1955 – Billy Bob Thornton, American actor and writer

... weirdo and with wife #6


1962 – Roger Clemens, American baseball player
All I know. Nuff said. Happy Sunday. Ciao.
xo Sue Mom Bobo

National Coast Guard Day on August 4 celebrates and honors the courageous work of the service members of Coast Guard. 
The United States Coast Guard is one of the five US Armed Forces. While this maritime service is a branch of the military, they are a multi-missioned service. During peacetime, it operates under the Department of Homeland Security. However, their responsibilities can be transferred to the US Navy by the President of the United States any time deemed necessary, or by Congress during war times.
Always ready, The United States Coast Guard’s official motto in Latin reads Semper Paratus.
Since 1790, the Coast Guard’s missions have changed.

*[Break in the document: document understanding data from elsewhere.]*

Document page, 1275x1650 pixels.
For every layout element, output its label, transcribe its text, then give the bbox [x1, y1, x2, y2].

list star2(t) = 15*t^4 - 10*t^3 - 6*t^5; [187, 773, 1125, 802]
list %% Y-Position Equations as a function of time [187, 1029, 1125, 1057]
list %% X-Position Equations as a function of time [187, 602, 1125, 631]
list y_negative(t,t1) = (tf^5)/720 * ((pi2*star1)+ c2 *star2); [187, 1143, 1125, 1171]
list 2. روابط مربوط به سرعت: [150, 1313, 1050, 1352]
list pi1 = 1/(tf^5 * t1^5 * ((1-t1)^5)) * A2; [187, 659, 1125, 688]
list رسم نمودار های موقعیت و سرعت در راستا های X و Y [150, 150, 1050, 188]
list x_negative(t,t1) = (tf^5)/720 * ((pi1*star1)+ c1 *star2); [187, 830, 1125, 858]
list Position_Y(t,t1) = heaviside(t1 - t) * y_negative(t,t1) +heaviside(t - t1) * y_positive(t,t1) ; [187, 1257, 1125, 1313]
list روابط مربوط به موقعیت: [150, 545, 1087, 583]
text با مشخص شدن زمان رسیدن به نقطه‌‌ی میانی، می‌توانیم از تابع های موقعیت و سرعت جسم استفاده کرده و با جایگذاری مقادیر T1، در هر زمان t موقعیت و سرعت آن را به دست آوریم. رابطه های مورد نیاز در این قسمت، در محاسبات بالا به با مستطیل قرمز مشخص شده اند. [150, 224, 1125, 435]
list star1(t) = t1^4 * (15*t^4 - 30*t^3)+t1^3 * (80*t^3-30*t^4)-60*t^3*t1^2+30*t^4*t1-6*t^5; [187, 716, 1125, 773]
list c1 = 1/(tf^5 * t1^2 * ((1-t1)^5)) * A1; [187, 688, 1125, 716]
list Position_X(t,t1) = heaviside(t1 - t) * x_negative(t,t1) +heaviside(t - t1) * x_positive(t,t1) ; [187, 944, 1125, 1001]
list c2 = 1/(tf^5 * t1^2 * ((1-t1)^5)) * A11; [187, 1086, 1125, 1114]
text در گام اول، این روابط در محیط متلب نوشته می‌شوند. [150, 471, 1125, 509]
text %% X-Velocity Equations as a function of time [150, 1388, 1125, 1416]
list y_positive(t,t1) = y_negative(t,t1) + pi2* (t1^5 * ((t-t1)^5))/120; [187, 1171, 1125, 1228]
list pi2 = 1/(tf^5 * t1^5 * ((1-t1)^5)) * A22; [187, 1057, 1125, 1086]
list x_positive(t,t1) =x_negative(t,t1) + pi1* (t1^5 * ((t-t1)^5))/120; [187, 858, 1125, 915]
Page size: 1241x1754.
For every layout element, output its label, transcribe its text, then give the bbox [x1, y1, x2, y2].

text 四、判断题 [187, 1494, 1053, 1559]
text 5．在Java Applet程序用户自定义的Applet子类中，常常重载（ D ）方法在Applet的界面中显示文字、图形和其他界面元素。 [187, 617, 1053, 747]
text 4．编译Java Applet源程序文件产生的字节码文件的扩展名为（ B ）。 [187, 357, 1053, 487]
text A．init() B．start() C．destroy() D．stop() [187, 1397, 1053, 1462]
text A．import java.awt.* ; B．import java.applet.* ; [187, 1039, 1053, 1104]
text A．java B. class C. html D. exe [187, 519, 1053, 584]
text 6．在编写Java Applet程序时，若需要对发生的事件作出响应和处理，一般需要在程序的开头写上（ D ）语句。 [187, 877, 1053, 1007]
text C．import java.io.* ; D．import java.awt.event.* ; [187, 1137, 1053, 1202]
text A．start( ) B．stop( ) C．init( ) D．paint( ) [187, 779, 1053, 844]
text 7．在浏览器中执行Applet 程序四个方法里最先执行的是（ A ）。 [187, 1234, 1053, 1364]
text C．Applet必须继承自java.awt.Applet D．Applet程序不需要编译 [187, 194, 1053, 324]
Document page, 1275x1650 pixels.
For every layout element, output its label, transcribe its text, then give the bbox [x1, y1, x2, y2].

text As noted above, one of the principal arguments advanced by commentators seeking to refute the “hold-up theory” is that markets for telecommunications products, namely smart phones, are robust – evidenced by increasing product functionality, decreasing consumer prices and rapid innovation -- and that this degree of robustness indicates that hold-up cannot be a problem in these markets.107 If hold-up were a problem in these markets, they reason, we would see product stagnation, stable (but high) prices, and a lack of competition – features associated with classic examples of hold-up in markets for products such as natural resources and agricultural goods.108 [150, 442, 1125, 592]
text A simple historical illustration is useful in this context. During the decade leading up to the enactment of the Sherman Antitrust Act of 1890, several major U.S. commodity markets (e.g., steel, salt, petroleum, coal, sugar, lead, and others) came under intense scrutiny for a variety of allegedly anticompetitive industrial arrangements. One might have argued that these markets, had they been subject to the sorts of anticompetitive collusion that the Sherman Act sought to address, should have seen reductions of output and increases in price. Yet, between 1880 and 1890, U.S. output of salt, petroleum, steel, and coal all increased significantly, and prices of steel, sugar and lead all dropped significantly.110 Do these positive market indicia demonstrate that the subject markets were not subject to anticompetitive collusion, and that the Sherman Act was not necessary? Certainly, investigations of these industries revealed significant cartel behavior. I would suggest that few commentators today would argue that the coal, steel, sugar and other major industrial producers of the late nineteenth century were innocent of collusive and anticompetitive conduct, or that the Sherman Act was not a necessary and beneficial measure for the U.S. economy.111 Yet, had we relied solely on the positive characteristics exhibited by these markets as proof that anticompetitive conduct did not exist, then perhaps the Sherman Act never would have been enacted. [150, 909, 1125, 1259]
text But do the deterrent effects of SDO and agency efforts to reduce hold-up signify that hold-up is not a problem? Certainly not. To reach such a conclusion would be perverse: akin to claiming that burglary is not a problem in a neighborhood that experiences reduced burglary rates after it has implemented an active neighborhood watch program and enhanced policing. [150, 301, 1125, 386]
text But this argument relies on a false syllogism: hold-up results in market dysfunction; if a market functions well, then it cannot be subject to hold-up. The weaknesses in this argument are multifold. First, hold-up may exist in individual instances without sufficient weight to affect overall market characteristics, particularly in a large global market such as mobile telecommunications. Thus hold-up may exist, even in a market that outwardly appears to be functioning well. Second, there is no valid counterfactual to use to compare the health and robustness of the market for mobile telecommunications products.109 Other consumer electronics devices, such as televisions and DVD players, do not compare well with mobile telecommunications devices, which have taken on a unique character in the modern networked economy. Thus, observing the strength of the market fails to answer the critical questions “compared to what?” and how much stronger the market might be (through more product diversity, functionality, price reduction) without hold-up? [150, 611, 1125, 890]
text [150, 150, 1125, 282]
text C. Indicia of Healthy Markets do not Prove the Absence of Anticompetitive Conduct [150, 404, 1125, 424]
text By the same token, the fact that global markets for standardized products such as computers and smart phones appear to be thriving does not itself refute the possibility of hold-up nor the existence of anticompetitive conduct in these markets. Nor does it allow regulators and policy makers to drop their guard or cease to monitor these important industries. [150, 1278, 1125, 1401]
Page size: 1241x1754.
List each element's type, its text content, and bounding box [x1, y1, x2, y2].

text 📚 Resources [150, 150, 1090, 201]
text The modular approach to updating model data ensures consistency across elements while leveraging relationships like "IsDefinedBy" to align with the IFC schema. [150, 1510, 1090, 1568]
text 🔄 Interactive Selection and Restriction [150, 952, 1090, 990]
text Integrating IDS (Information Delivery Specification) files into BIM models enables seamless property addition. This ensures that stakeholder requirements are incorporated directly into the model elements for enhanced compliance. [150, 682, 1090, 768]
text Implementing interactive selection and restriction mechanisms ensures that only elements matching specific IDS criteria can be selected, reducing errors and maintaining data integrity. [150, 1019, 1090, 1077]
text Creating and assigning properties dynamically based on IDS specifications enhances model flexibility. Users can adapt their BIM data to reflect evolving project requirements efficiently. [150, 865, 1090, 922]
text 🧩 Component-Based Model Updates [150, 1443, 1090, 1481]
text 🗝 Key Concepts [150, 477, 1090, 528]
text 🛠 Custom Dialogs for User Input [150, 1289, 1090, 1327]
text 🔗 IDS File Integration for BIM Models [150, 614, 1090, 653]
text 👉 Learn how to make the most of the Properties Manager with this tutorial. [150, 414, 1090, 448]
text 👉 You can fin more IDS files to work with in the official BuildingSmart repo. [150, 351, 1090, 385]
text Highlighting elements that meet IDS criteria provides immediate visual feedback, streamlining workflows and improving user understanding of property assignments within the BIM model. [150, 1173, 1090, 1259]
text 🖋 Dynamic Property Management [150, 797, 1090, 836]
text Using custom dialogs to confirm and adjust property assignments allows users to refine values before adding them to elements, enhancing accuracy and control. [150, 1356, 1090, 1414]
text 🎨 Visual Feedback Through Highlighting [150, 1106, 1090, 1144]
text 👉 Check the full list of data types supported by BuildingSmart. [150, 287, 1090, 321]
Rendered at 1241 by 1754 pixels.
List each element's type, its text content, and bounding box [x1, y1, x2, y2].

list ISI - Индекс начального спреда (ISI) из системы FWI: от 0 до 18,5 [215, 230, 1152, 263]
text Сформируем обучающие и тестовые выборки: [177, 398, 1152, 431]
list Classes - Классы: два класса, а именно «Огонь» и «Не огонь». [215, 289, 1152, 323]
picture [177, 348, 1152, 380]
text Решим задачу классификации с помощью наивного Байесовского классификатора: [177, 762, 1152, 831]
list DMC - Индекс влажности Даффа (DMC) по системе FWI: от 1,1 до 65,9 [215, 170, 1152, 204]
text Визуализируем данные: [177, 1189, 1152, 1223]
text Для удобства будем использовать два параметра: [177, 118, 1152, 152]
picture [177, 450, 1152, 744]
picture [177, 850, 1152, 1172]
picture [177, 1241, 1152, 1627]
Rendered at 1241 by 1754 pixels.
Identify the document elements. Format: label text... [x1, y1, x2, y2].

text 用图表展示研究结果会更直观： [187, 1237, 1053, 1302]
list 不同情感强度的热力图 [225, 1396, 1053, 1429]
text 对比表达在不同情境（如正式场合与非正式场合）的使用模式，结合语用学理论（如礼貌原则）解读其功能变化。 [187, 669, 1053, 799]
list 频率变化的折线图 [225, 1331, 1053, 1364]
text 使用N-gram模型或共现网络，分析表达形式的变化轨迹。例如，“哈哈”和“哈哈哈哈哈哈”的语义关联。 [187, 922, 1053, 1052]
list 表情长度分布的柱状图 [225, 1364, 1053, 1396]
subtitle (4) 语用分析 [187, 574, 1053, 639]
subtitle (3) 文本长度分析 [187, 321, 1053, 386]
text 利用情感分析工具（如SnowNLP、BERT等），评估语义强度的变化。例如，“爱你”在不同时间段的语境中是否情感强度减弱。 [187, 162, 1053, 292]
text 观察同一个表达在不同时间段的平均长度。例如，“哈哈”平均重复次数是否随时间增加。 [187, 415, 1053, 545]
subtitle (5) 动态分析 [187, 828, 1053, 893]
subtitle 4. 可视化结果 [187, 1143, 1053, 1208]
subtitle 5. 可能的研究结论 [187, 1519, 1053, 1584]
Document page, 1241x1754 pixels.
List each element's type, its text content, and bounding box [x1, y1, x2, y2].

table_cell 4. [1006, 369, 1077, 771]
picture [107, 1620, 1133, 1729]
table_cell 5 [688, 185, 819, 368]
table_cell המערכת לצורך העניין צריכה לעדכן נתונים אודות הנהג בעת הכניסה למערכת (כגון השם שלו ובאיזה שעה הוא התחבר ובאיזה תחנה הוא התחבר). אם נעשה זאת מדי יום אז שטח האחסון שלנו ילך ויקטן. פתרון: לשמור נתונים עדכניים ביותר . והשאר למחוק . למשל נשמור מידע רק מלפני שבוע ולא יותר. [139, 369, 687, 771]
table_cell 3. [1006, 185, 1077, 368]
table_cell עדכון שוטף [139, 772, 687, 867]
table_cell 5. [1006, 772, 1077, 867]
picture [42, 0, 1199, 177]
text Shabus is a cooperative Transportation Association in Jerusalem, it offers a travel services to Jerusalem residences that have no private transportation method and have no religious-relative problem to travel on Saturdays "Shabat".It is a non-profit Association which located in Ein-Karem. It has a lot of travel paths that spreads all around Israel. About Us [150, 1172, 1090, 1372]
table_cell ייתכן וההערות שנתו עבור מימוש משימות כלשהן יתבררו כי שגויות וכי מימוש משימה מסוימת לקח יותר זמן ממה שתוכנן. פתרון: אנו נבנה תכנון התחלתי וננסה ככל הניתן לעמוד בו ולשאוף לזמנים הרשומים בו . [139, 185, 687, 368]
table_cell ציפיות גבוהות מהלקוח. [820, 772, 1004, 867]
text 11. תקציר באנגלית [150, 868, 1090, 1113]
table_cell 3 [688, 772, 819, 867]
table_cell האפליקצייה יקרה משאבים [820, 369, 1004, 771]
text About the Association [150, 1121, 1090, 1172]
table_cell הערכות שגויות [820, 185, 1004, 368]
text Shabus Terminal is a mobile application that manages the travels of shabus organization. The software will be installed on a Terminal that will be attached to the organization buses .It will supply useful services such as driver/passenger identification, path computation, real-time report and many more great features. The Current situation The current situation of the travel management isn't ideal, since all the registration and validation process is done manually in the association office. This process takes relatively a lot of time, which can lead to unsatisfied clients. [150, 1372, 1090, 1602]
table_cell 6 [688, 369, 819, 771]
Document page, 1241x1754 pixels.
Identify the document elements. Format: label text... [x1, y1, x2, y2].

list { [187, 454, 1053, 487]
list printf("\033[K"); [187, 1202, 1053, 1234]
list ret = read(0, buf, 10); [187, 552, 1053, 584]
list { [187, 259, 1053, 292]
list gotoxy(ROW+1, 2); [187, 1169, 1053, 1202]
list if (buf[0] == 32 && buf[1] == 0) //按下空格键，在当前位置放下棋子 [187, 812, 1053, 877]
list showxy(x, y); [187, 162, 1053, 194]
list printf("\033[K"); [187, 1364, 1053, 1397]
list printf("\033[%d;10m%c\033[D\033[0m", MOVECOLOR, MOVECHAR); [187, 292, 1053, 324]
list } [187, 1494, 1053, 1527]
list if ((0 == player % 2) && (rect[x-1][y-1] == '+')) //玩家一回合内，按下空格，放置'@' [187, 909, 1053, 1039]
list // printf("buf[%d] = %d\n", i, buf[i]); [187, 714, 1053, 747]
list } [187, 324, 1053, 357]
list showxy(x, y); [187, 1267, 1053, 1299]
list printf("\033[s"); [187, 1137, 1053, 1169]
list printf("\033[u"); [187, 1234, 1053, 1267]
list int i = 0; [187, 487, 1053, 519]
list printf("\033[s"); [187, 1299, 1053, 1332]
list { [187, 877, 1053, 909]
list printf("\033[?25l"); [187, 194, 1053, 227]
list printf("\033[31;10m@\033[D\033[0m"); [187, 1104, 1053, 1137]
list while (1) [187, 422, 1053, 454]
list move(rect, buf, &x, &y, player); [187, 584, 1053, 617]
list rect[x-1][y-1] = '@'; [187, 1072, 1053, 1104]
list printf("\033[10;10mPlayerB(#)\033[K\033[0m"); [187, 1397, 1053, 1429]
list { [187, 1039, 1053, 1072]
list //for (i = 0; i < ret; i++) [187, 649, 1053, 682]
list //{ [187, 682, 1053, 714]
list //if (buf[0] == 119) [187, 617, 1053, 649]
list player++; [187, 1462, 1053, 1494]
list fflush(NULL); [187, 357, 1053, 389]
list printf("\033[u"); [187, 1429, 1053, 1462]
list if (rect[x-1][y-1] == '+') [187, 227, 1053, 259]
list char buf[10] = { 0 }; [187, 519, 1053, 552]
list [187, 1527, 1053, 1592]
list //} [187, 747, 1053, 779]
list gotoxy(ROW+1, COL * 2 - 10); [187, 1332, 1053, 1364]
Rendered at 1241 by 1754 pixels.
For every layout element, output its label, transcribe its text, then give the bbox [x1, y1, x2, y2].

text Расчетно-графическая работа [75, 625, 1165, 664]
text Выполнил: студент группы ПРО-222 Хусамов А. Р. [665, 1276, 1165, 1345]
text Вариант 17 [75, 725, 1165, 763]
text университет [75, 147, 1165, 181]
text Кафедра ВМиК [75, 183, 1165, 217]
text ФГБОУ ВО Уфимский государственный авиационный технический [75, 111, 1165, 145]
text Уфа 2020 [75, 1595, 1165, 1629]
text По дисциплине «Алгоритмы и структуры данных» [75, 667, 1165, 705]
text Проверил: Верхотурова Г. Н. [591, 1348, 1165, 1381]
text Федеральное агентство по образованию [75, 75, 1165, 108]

As the nation and the military services grew, maritime needs evolved. In 1917, the first Coast Guard aviators graduated from Pensacola Naval Aviation Training School. Today, aviation is a large part of the Coast Guard’s security, enforcement and defense readiness.
Always ready to protect our shores and waterways, the Coast Guard provides more than search and rescue. They are a large part of the nation’s navigation system and Marine Environmental Protection.
When Hurricane Katrina struck the Gulf Coast of America, the US Coast Guard saved over 33,500 lives. Their maritime efforts rescued an estimated 24,000 lives from peril in severely dangerous conditions.
Since 1790, service members have been at the ready to provide support whatever the mission. Their commitment continues today. 


The United States Coast Guard traces its founding to an act of Congress on August 4, 1790.  The Coast Guard consisted of 10 vessels which carried out the enforcement of various trade and humanitarian duties.